--- Extracted data Enclosed Below ---

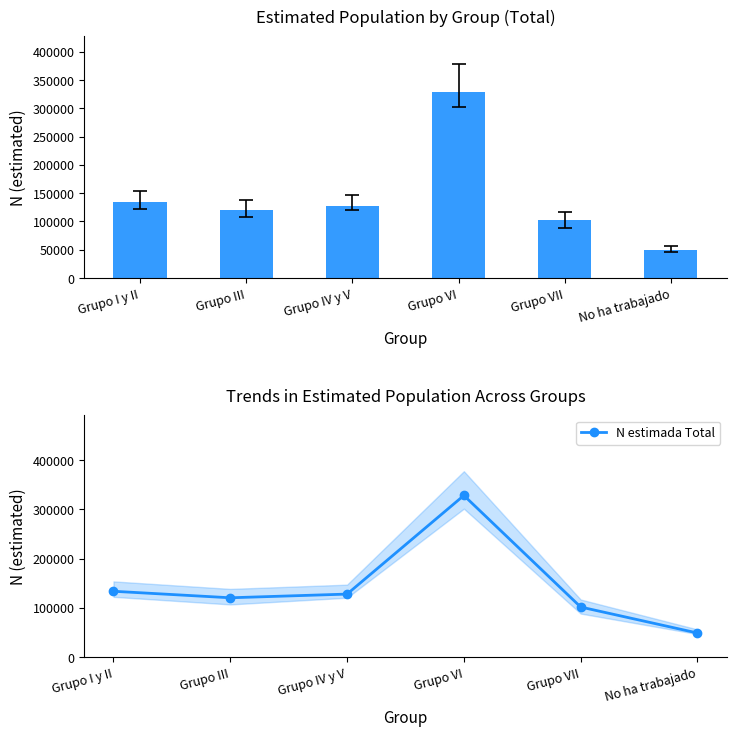

At which category does the chart reach its minimum across all series?

No ha trabajado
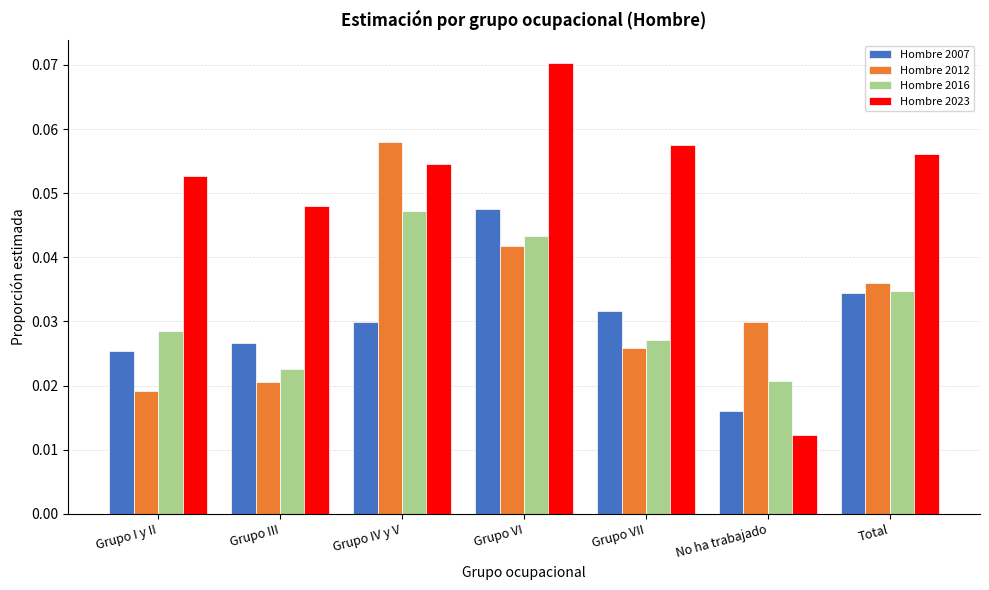

At how many categories does at least one series exceed 0?

7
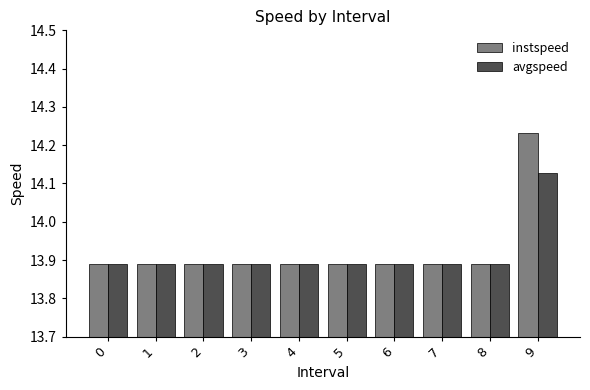

At how many categories does at least one series exceed 13?

10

--- End of Enclosed Extracted data ---

Task directions:
Print all of the entries above word for word, leaving out the pictures.

Solution:
At which category does the chart reach its minimum across all series?

No ha trabajado

At how many categories does at least one series exceed 0?

7

At how many categories does at least one series exceed 13?

10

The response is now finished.